A nodule represents a thickening of the mucosa — the outer layer of the vocal cord. It is analogous to a callus on the hand.
Treatment: Voice Therapy First, Surgery Last
The cornerstone of treatment for bilateral vocal nodules is voice therapy. Because the overuse created the swellings, reducing overuse can resolve them. Vocal nodules in a consistent overdoer tend to reappear quickly after surgical excision unless the vocal behavior is addressed first. A vocal overdoer — someone who rates 6 or 7 on the talkativeness scale — genuinely believes that non-stop talking all day is normal behavior. Voice therapy gives the patient insight into how much they are really using their voice and provides strategies to reduce the impact of each vibration.
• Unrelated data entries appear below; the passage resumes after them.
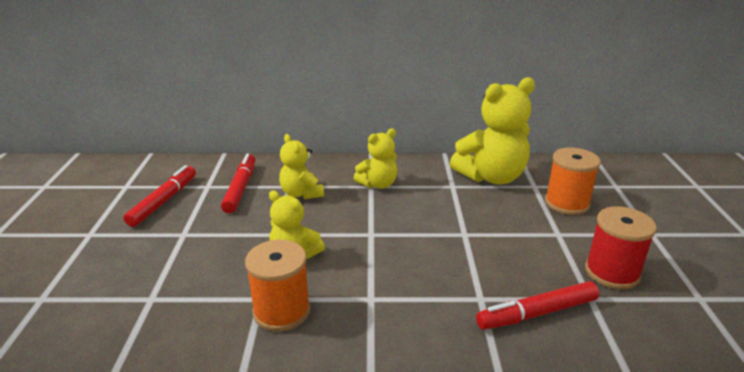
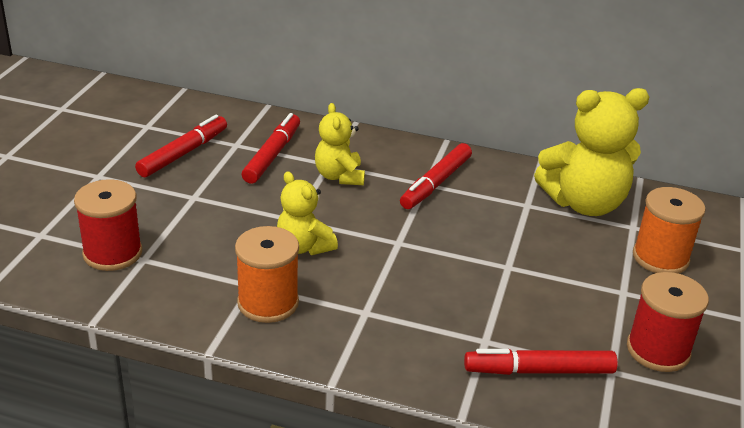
camera: 15 degrees right, 5 degrees up
(119, 300) = (112, 253): none -> red spool
(378, 184) = (435, 183): yellow teddy bear -> red marker

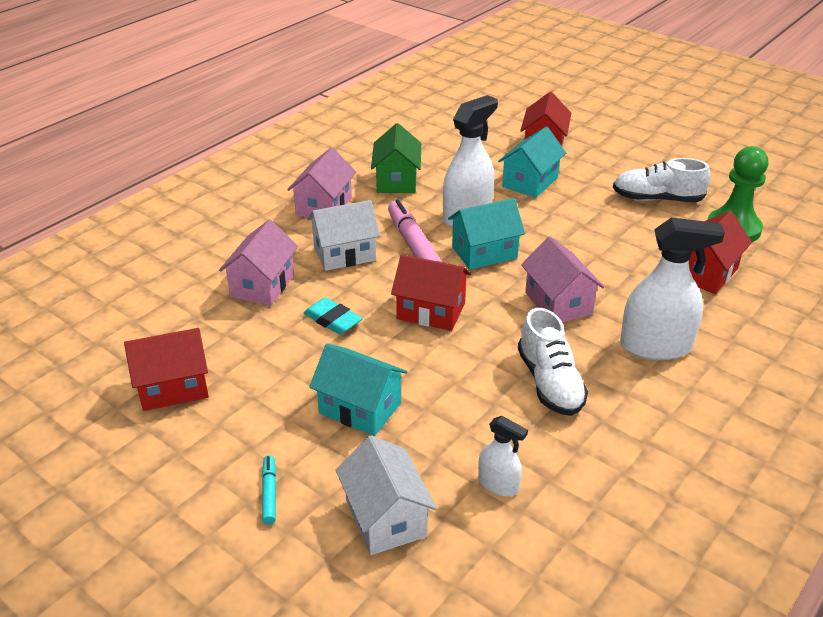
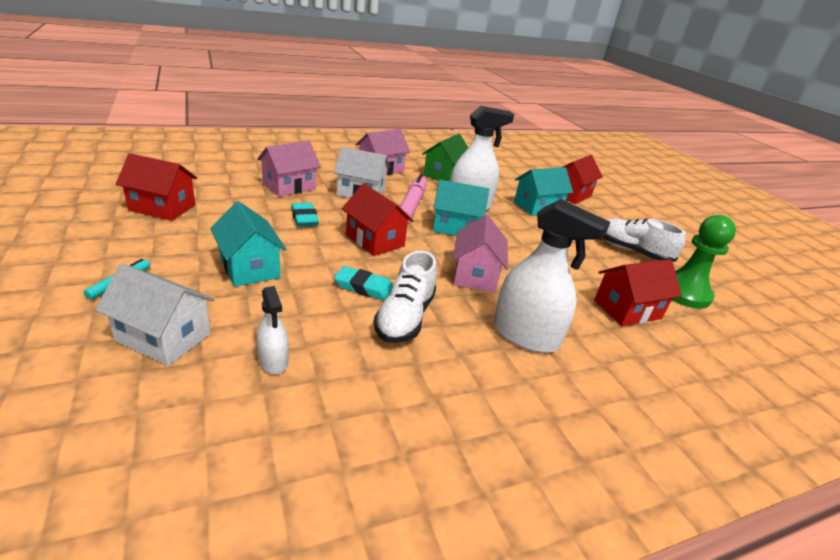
camera: 25 degrees right, 5 degrees down
(385, 518) = (163, 337): white house -> white house turned 75 degrees counterclockwise
(484, 371) = (364, 287): none -> turquoise eraser

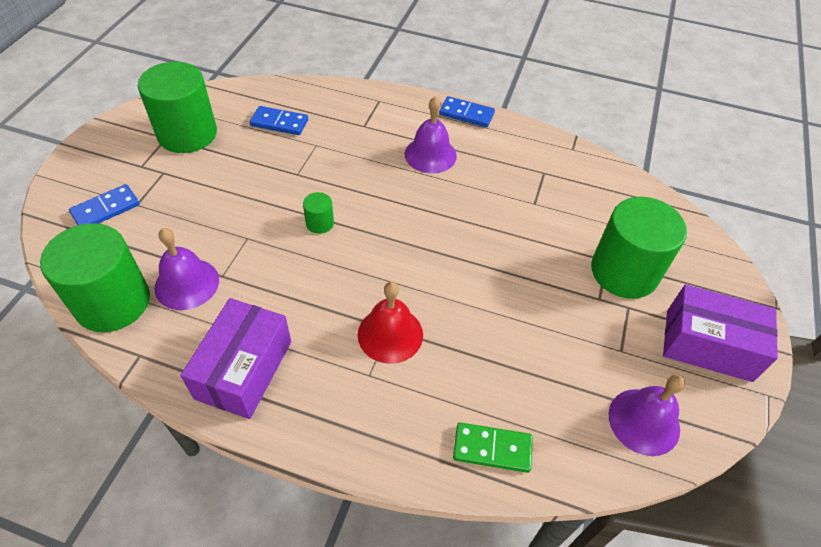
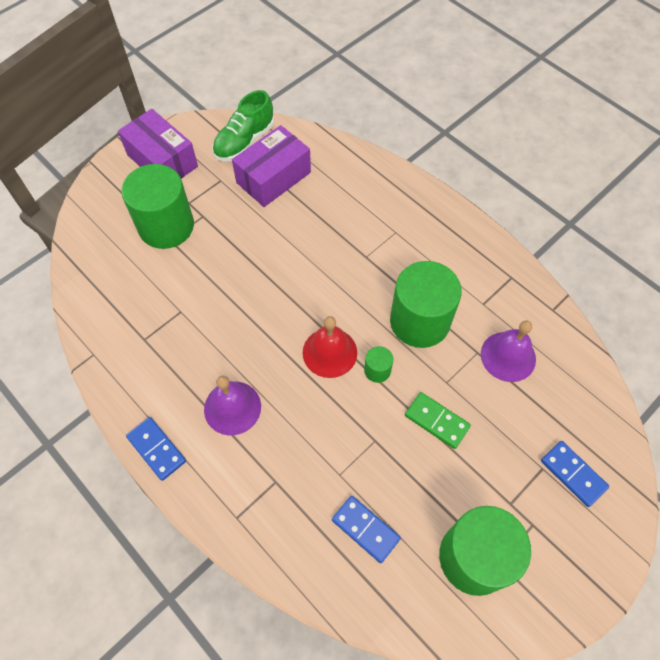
camera: 150 degrees left, 10 degrees up
(106, 209) = (573, 474): blue domino -> blue domino turned 60 degrees clockwise
(113, 302) = (570, 363): green cylinder -> green cylinder (419, 321)
(244, 369) = (479, 269): purple box -> purple box (273, 177)
(390, 334) = (367, 252): red bell -> red bell (329, 352)
(492, 448) = (343, 164): green domino -> green domino (436, 421)
(644, 421) = (244, 141): purple bell -> green shoe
If behavioral management succeeds in reducing overuse yet the lesion persists after several months, surgery becomes an option. After removal of swellings, the voice typically becomes very easy and effortless to use — which proves to be a license to talk for the vocal overdoer. A good voice therapist can continue working after surgery to modify vocal behavior and prevent recurrence. Muscle memory also plays a role: if the swellings have been present for a long time, the patient may continue to hold the cords apart out of habit even after surgery, and a therapist can retrain the pattern of onset.
What You Learned
- Vocal nodules are callus-like thickenings that form in the center of the vibrating vocal cord — always from overuse, never from underuse.
- They appear almost exclusively in vocal overdoers: people who rate 5–7 on a talkativeness scale, especially those who also speak loudly.
- The swellings create predictable, testable effects: lower speaking pitch, onset delays on soft phonation at a consistent note, air leak, and diplophonia with larger lesions.
- Bilateral, symmetric mid-cord swellings mean overuse. One-sided swellings more often indicate a vocal indiscretion or a different type of lesion (polyp).
- Voice therapy is the first-line treatment — it reduces recurrence by addressing the underlying behavior. Surgery is reserved for lesions that persist after behavioral change.